In an appeal to the Commissioner, a petitioner has the burden of demonstrating a clear legal right to the relief requested and the burden of establishing the facts upon which petitioner seeks relief (8 NYCRR §275.10; Appeal of Aversa, 48 Ed Dept Rep 523, Decision No. 15,936; Appeal of Hansen, 48 id. 354, Decision No. 15,884; Appeal of P.M., 48 id. 348, Decision No. 15,882).
Here, petitioner has failed to meet her burden to show that the student is homeless under State or federal law. The record reflects that, at the time of this appeal, petitioner and the student were residing in her parents single family home. Petitioner submits no evidence, and fails to even allege, that this residence is not a fixed, regular night-time residence or is inadequate. Thus, petitioner has failed to demonstrate that the student lacks a fixed, regular and adequate night-time residence (see Appeals of T.C., 53 Ed Dept Rep, Decision No. 16,502; Appeal of a Student with a Disability, 52 id., Decision No. 16,404; Appeals of L.B., 50 id., Decision No. 16,129).

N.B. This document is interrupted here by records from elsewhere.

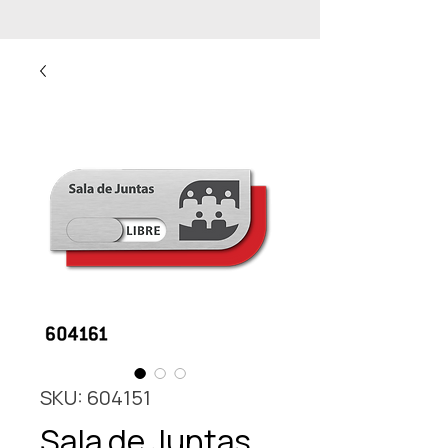
SKU: 604151
Sala de Juntas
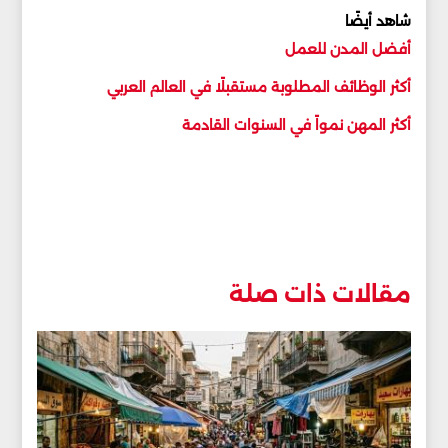
شاهد أيضًا
أفضل المدن للعمل
أكثر الوظائف المطلوبة مستقبلًا في العالم العربي
أكثر المهن نمواً في السنوات القادمة
مقالات ذات صلة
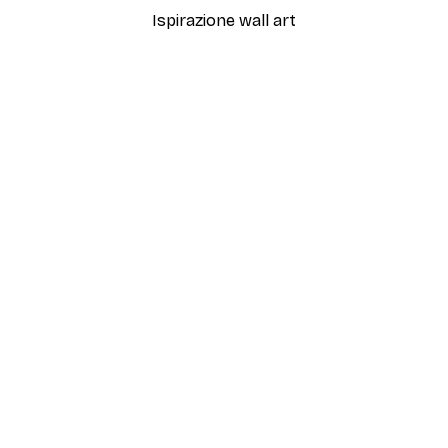
Ispirazione wall art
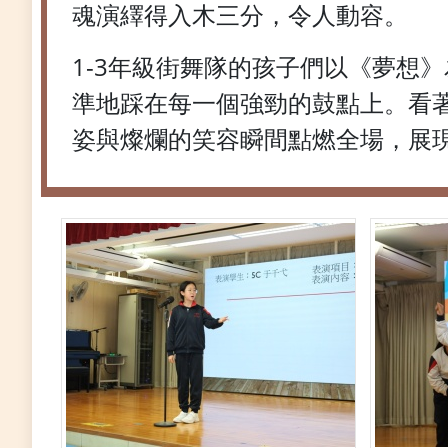
魂演繹得入木三分，令人動容。
1-3年級街舞隊的孩子們以《夢想
準地踩在每一個強勁的鼓點上。看
姿與燦爛的笑容瞬間點燃全場，展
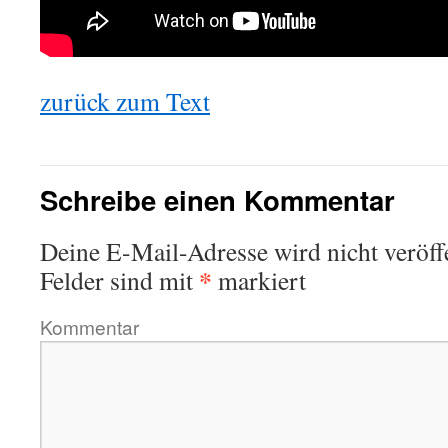
zurück zum Text
Schreibe einen Kommentar
Deine E-Mail-Adresse wird nicht veröffe
*
Felder sind mit
markiert
Kommentar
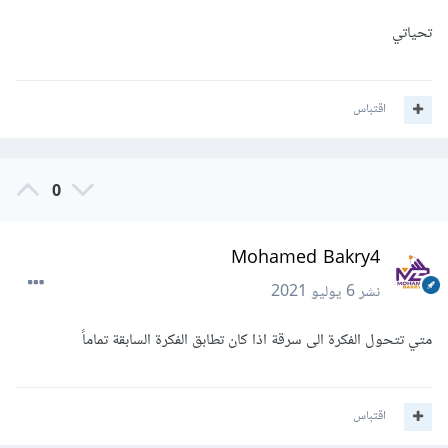
تحياتي
اقتباس
0
Mohamed Bakry4
نشر
6 يوليو 2021
متي تتحول الفكرة الى سرقة اذا كان تطابق الفكرة السابقة تماماً
اقتباس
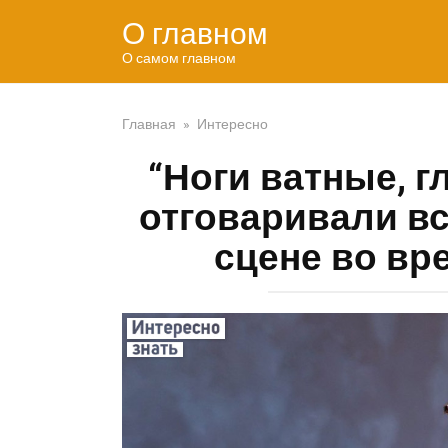
Перейти
О главном
к
контенту
О самом главном
Главная
»
Интересно
“Ноги ватные, г
отговаривали вс
сцене во вр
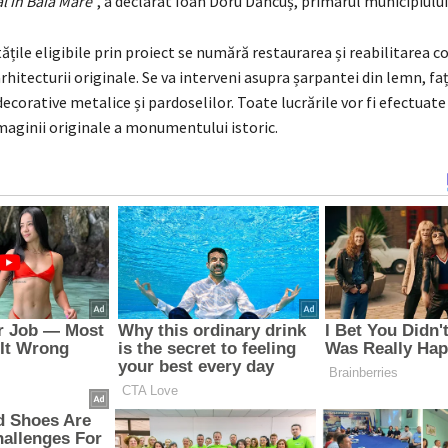
al în Baia Mare
”, a declarat Ioan Doru Dăncuș, primarul municipiului
tățile eligibile prin proiect se numără restaurarea și reabilitarea co
rhitecturii originale. Se va interveni asupra șarpantei din lemn, fa
corative metalice și pardoselilor. Toate lucrările vor fi efectuate
maginii originale a monumentului istoric.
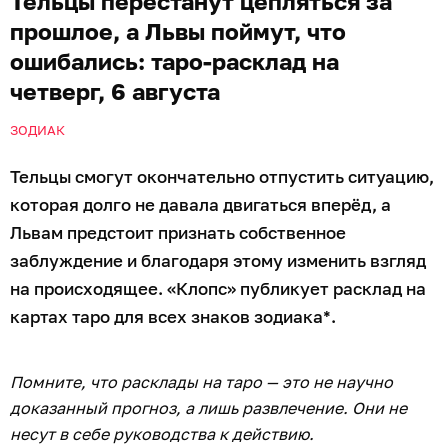
Тельцы перестанут цепляться за
прошлое, а Львы поймут, что
ошибались: таро-расклад на
четверг, 6 августа
ЗОДИАК
Тельцы смогут окончательно отпустить ситуацию,
которая долго не давала двигаться вперёд, а
Львам предстоит признать собственное
заблуждение и благодаря этому изменить взгляд
на происходящее. «Клопс» публикует расклад на
картах таро для всех знаков зодиака*.
Помните, что расклады на таро — это не научно
доказанный прогноз, а лишь развлечение. Они не
несут в себе руководства к действию.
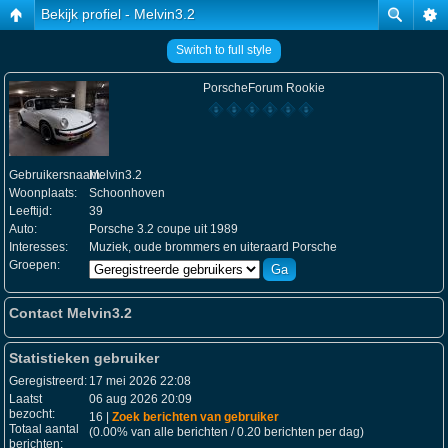
Bekijk profiel - Melvin3.2
Switch to full style
PorscheForum Rookie
Gebruikersnaam:
Melvin3.2
Woonplaats:
Schoonhoven
Leeftijd:
39
Auto:
Porsche 3.2 coupe uit 1989
Interesses:
Muziek, oude brommers en uiteraard Porsche
Groepen:
Contact Melvin3.2
Statistieken gebruiker
Geregistreerd:
17 mei 2026 22:08
Laatst
06 aug 2026 20:09
bezocht:
16 |
Zoek berichten van gebruiker
Totaal aantal
(0.00% van alle berichten / 0.20 berichten per dag)
berichten:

Moreover, petitioner has not established that her residence is temporary or transitional under McKinney-Vento. The record indicates that, as of the date of commencement of this appeal on July 1, 2014, petitioner and the student had been residing outside the district’s geographic boundaries with petitioner’s parents since November 2012, a period of almost two years. There is no evidence that they needed to vacate this residence or that there was a fixed time limit as to how long they could remain (see Appeal of S.R., 56 Ed Dept Rep, Decision No. 16,987; Appeal of A.N.Z., 53 id., Decision No. 16,537; Appeal of a Student with a Disability, 52 id., Decision No. 16,404).
Based on the record before me, petitioner has failed to demonstrate that the student lacks a fixed, regular and adequate night-time residence or that her residence is temporary or transitional within the meaning of McKinney-Vento. Accordingly, I cannot find that respondent’s determination that the student is not homeless and, thus, not entitled to transportation under McKinney-Vento, is arbitrary or capricious.
Although the appeal must be dismissed, I note that petitioner retains the right to reapply for admission on behalf of the student at any time, should circumstances change, and to submit any documentary evidence for respondent’s consideration.
THE APPEAL IS DISMISSED.
END OF FILE
[1] It appears that respondent permitted the student to continue to attend school in its district, although the record is unclear as to the basis therefor. Respondent may have considered petitioner and the student to be temporarily absent from the district. Nevertheless, because respondent no longer considered the student to be homeless pursuant to McKinney-Vento subsequent to June 17, 2014, it denied her request to transport the student for the 2014-2015 school year.
[2] Effective October 1, 2016, §11432(g)(3)(i) of the McKinney-Vento Homeless Assistance Act, as amended by the Every Student Succeeds Act, now requires that if a dispute arises surrounding a child’s eligibility, school selection or enrollment, such student shall be immediately enrolled pending final resolution of the dispute, including all available appeals (42 U.S.C. §11432[g][3][E][i]). Because this appeal was commenced prior to October 1, 2016, this change is not relevant to this appeal.
[3] Effective December 10, 2016, children or youth awaiting foster care placement are no longer included in the definition of “homeless children and youths” under the McKinney-Vento Homeless Assistance Act, as amended by the Every Student Succeeds Act (42 U.S.C. §11434a). Effective April 20, 2017, children or youth awaiting foster care placement are no longer included in the definition of “homeless child” in Education Law §3209(1)(a), as amended by Part C of Chapter 56 of the Laws of 2017. However, those changes are not relevant to a determination in this appeal.